As the godfather of punk and the impresario behind the Sex Pistols, Malcolm McLaren knows a thing or two about wrapping up subversion in an attractive package. After years of doing so through music, McLaren, 61, is now turning to art and is exhibiting a series of 21 so-called “Musical Paintings” at Art Basel in Switzerland through Sunday.
“Art has got this gargantuan appetite now,” says McLaren over the phone from Buenos Aires, where he was a guest of honor at the city’s contemporary art fair. “All of the other creative mediums seem to be crumbling. It’s the last creative industry that is artist-led. The others seem more corporate-led.”
Though McLaren is tackling a new medium somewhat late into his career (his first show was in September at the I-20 Gallery in New York), he is actually one of Britain’s longest serving art students. “I never wanted an ordinary job,” he says. “I was in art school from 1963 to 1971, when Goldsmiths kicked me out. Then I opened the shop [SEX], and that was an evolution of how to be an artist in the contemporary world.”
McLaren is still on a sex kick with “Musical Paintings.” The series includes songs from John Lee Hooker and Joy Division with a loop of stills appropriated from porn films from the Sixties and Seventies. But McLaren focuses on the foreplay. The act itself is never shown. “I was into the foreplay in the old films,” he explains. “Before, there was a lot of lead up before anyone got down to doing it.” He continues, “A guy is cleaning up the house and there’s suddenly a knock on the door and it changes the direction of his afternoon. What I like about these moments is the faces of the people — who were clearly not actors. The awkwardness of it intrigued me. So I wanted to make these portraits of people who were wishing, hoping, anticipating to have sex. For me it made a similar kind of fantasy that you can have when you listen to rock ‘n’ roll.”
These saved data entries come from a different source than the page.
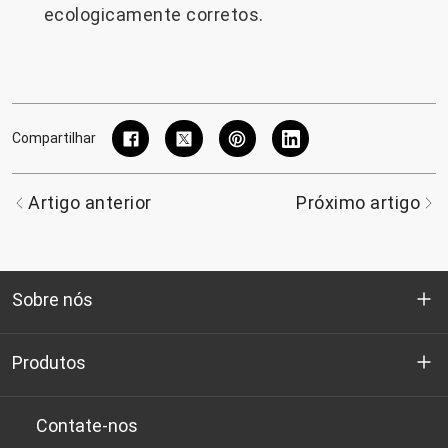
ecologicamente corretos.
Compartilhar
Artigo anterior
Próximo artigo
Sobre nós
Quem somos
Produtos
P&D
Chips de PET de qualidade para garrafas
Contate-nos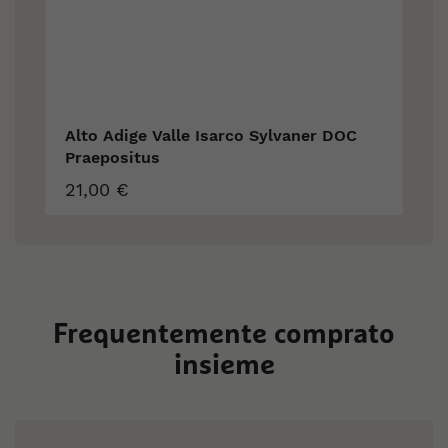
Alto Adige Valle Isarco Sylvaner DOC
Praepositus
21,00 €
Frequentemente comprato
insieme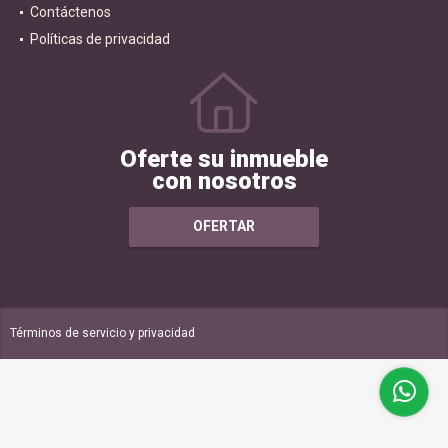
Contáctenos
Políticas de privacidad
Oferte su inmueble
con nosotros
OFERTAR
Términos de servicio y privacidad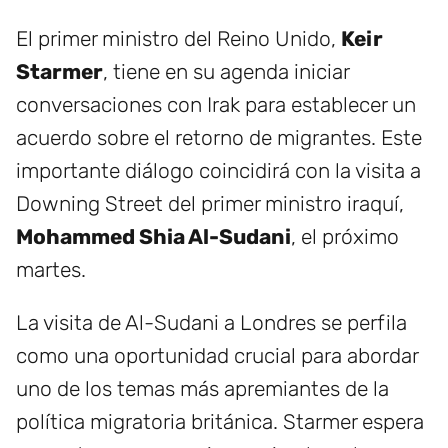
El primer ministro del Reino Unido,
Keir
Starmer
, tiene en su agenda iniciar
conversaciones con Irak para establecer un
acuerdo sobre el retorno de migrantes. Este
importante diálogo coincidirá con la visita a
Downing Street del primer ministro iraquí,
Mohammed Shia Al-Sudani
, el próximo
martes.
La visita de Al-Sudani a Londres se perfila
como una oportunidad crucial para abordar
uno de los temas más apremiantes de la
política migratoria británica. Starmer espera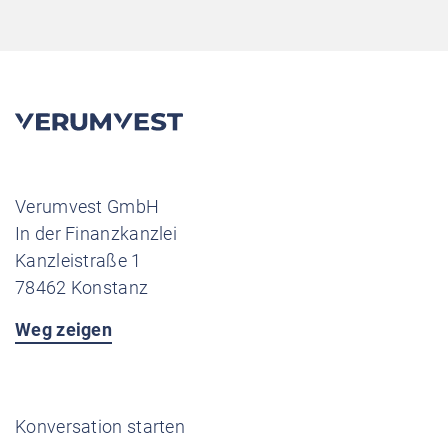
Verumvest GmbH
In der Finanzkanzlei
Kanzleistraße 1
78462 Konstanz
Weg zeigen
Konversation starten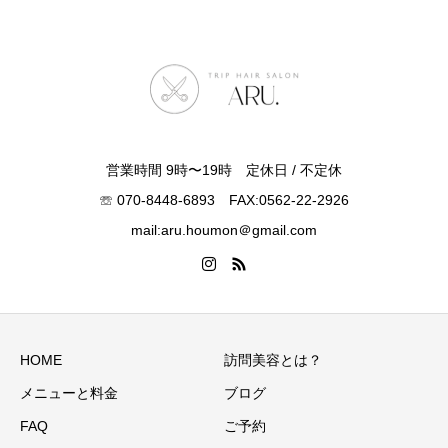
営業時間 9時〜19時 定休日 / 不定休
☏ 070-8448-6893 FAX:0562-22-2926
mail:aru.houmon＠gmail.com
HOME
訪問美容とは？
メニューと料金
ブログ
FAQ
ご予約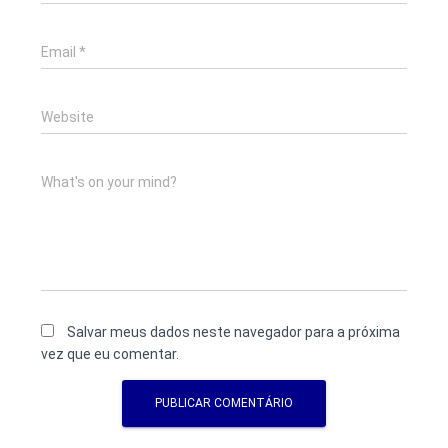
Email
*
Website
What's on your mind?
Salvar meus dados neste navegador para a próxima
vez que eu comentar.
McLaren, whose art will be projected on the MTV screen in Times Square this summer as part of Creative Time’s new video series, said he plans to continue to create visual art. He’s developing a stage musical for Broadway based on the life of Christian Dior with Julian Fellowes, who wrote the script for “Godsford Park,” writing the libretto.
“Now instead of engaging with the Sex Pistols or using a shop to create artistic happenings, at my age it’s easy to concentrate on looking at myself,” he says, “which I’ve needed to do for a long time.”